Texte »
■ ■ ■

Les actionnaires de RTL Group finalisent la cession des activités télévisuelles aux Pays-Bas. L’opacité prévaut toujours sur les rapports de l’État avec l’entreprise au Grand-Duché. Le Premier ministre botte en touche sur le calendrier de l’avenir du service public

BeneLux

Signature le 14 juin 2022 de la dernière convention de prestation de service public
Foto: SMC
d'Lëtzebuerger Land vom 12.04.2024

Le Wort publie ce lundi la convocation des actionnaires de RTL Group à deux assemblées générales le 24 avril au siège du Kirchberg. L’une est ordinaire. Elle a pour ordre du jour l’approbation des comptes annuels. Les résultats financiers pour l’exercice 2023 ont été publiés le 26 mars. En les présentant, le PDG Thomas Rabe a fait valoir « la résilience » du groupe média dans un contexte difficile, avec une chute des revenus publicitaires (plus d’un tiers des recettes). Le chiffre d’affaires recule de cinq pour cent à 6,2 milliards d’euros. Le groupe encaisse un profit de 600 millions, contre 766 l’année précédente, soit 22 pour cent de moins. Mais que les actionnaires se rassurent, à commencer par la famille Mohn, détentrice via Bertelsmann de 76 pour cent du capital du groupe : « Our shareholders will also benefit in 2025 from the value crystallised by the expected sale of RTL Nederland for €1.1 billion », lit-on dans le commentaire des résultats.

Voilà l’objet de l’autre assemblée générale ce 24 avril prochain à RTL-City, extraordinaire celle-là. Les actionnaires approuveront l’apport d’une partie du groupe (Division Néerlandaise de Diffusion) à la filiale, RTL Nederland Media, vendue au Belge DPG. La transaction annoncée mi-décembre permet au groupe de presse opérant en Belgique et aux Pays-Bas de mettre un pied dans le paysage télévisuel batave avec les cinq chaînes commerciales RTL et son service de streaming Videoland. DPG a déjà racheté en 2022, via une alliance avec le groupe Rossel, les chaînes belges de RTL.

■ ■ ■

Données extraites »

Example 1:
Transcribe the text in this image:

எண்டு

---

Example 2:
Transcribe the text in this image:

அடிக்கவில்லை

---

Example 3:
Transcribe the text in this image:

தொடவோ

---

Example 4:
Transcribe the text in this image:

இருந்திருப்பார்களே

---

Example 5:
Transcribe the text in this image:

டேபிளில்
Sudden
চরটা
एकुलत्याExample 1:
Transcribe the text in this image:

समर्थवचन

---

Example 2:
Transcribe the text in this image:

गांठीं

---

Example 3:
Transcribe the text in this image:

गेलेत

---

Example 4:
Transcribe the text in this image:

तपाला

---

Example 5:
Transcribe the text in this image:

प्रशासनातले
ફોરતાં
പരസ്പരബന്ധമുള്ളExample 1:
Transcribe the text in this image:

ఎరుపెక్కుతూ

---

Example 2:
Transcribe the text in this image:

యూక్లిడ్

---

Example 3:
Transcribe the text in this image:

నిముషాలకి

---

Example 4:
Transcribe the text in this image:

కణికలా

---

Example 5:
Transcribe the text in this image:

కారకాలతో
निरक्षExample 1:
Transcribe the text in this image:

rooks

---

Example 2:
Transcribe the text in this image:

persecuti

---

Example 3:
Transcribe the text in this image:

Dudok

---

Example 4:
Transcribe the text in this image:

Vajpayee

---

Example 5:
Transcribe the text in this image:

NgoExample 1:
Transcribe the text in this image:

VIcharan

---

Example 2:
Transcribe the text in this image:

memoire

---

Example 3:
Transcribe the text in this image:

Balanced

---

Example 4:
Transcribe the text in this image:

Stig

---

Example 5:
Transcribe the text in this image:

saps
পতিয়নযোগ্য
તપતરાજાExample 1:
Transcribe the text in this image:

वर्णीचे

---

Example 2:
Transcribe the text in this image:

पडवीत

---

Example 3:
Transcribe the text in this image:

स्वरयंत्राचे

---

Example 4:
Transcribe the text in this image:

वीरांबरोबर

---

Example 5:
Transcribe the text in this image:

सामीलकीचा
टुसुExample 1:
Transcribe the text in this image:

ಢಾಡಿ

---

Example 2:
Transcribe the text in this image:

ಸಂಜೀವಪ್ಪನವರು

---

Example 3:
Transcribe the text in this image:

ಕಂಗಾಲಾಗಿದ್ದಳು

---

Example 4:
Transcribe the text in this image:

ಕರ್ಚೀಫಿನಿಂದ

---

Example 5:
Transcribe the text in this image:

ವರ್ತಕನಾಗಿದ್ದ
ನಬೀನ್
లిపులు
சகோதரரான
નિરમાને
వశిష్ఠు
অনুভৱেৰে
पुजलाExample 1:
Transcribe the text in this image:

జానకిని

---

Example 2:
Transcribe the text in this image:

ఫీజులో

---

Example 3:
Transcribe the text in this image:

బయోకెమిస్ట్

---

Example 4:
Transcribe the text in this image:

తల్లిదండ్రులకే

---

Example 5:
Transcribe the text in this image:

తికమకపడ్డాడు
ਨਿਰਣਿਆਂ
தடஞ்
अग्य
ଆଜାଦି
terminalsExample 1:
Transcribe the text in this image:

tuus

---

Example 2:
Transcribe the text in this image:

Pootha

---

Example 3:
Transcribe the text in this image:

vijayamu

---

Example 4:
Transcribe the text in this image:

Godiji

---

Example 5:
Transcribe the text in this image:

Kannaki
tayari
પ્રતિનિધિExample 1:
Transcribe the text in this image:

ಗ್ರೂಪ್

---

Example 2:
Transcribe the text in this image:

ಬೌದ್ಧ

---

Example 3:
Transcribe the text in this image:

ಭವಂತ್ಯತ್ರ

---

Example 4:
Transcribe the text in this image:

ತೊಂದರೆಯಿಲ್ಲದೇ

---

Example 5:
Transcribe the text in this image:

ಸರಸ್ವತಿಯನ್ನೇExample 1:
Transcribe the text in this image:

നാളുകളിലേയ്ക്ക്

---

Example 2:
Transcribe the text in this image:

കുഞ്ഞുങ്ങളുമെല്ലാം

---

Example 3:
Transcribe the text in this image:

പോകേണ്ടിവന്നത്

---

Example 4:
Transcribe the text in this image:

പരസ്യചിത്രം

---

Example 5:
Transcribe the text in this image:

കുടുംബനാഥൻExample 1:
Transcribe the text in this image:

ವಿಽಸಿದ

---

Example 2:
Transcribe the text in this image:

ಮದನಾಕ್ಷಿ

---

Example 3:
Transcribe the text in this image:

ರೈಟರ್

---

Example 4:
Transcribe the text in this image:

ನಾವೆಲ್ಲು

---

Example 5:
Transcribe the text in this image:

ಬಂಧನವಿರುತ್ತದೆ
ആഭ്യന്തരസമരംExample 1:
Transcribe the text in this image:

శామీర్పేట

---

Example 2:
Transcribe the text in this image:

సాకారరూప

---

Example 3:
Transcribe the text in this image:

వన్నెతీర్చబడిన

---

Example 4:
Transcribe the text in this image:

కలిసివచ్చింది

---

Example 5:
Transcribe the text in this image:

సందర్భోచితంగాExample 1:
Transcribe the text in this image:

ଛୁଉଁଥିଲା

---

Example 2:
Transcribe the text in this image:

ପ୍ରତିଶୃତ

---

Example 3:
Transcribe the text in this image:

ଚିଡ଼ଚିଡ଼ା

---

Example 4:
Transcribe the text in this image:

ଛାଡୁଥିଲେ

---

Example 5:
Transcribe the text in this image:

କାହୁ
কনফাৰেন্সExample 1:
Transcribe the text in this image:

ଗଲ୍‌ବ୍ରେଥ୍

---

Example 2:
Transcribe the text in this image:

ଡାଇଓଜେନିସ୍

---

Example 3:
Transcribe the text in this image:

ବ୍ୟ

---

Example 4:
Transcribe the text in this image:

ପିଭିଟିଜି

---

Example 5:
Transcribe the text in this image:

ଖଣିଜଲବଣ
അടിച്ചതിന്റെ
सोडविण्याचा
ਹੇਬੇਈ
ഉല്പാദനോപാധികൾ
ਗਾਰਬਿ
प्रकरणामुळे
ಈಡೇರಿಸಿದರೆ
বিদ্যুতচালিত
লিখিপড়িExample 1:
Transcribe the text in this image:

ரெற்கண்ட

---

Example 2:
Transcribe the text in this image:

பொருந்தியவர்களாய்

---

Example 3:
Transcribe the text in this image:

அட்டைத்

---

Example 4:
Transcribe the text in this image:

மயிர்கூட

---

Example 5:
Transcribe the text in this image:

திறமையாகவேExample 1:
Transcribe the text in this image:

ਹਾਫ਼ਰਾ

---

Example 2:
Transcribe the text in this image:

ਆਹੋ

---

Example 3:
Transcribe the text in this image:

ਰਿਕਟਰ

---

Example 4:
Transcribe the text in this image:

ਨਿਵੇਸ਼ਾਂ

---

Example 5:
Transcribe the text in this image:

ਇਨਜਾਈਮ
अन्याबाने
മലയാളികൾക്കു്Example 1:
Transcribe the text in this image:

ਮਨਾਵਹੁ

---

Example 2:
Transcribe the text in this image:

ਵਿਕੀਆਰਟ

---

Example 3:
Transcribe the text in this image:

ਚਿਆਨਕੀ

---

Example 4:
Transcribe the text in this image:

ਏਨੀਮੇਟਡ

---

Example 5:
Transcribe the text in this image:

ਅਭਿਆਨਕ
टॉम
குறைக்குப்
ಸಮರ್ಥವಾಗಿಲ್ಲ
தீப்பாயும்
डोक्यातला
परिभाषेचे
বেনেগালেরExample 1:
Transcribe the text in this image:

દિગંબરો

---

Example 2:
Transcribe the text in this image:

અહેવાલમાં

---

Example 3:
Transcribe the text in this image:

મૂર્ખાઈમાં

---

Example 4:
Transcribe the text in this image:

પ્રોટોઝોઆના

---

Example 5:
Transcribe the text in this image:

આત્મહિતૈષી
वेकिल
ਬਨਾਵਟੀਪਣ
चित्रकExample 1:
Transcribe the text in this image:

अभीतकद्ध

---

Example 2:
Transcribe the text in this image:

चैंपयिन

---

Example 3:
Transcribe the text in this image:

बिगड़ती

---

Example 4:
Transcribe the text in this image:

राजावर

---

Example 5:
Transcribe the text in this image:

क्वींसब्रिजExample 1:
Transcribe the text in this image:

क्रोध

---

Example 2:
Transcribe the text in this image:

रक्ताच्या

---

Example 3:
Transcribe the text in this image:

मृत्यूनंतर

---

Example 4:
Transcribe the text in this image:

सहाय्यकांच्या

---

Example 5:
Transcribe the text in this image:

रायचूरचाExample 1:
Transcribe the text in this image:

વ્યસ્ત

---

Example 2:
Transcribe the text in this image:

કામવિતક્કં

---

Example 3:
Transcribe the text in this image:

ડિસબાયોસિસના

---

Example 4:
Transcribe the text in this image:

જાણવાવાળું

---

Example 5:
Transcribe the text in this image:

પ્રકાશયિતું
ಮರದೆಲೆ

■ ■ ■

Tâches »
1) Dans l'article sur RTL Group, recopiez mot pour mot le passage qui va de « Voilà l’objet de » à « belges de RTL. ».
2) Répondez à ces questions d'après l'article sur RTL Group :
(a) À quelle date les deux assemblées générales des actionnaires sont-elles convoquées ?
(b) Quelle part du capital du groupe la famille Mohn détient-elle via Bertelsmann ?
(c) Pour quel montant la vente de RTL Nederland est-elle attendue ?
3) Poursuivez l'article sur RTL Group à partir de sa dernière phrase.

Réponses finales »
1)
Voilà l’objet de l’autre assemblée générale ce 24 avril prochain à RTL-City, extraordinaire celle-là. Les actionnaires approuveront l’apport d’une partie du groupe (Division Néerlandaise de Diffusion) à la filiale, RTL Nederland Media, vendue au Belge DPG. La transaction annoncée mi-décembre permet au groupe de presse opérant en Belgique et aux Pays-Bas de mettre un pied dans le paysage télévisuel batave avec les cinq chaînes commerciales RTL et son service de streaming Videoland. DPG a déjà racheté en 2022, via une alliance avec le groupe Rossel, les chaînes belges de RTL.

2)
(a) Le 24 avril.
(b) 76 pour cent.
(c) 1,1 milliard d'euros.

3)
La stratégie de Thomas Rabe (qui ne veut pas poursuivre après 2026) consiste à n’opérer que sur des marchés qu’il domine. Aux Pays-Bas, RTL avait tenté un mariage avec son concurrent Talpa, avant de se casser les dents sur l’autorité de la concurrence. Il s’est donc résolu à vendre à DPG. Idem en France où le groupe média a tenté de fusionner sa filiale (à 48 pour cent) M6 avec TF1, sans succès pour les mêmes raisons. Une vente de M6 est dorénavant envisagée. « The Group aims to consolidate across its existing European broadcasting footprint – including mergers and acquisitions. In Belgium, Croatia and most recently in the Netherlands, RTL Group decided to sell its TV and streaming businesses to regional media companies so that they can act as consolidators in these markets », explique la direction. Au-delà de la télédiffusion, RTL veut rester un « leading producer and distributor of quality programming by nurturing established brands such as Idols, Got Talent and Farmer Wants a Wife ».

RTL Group est historiquement devenu un géant européen par la fusion d’entités nationales, avec le Grand-Duché comme terrain d’entente. Il s’est constitué en 1997 par l’alliance de la Compagnie Luxembourgeoise de Radiodiffusion (puis Télédiffusion, CLT) détenue par Audiofina et de l’ancienne Universum Film AG (Ufa) détenue par les Bertelsmann… à qui a été adjoint en 2000 le producteur de contenu britannique Pearson TV. Le groupe RTL aujourd’hui, c’est soixante chaînes de télévision, sept services de streaming et 36 radios. Un bouquet enrichi sur les fréquences allouées par l’État entre 1931 et 1954, respectivement quand la Compagnie Luxembourgeoise de Radiodiffusion puis de Télédiffusion ont été fondées.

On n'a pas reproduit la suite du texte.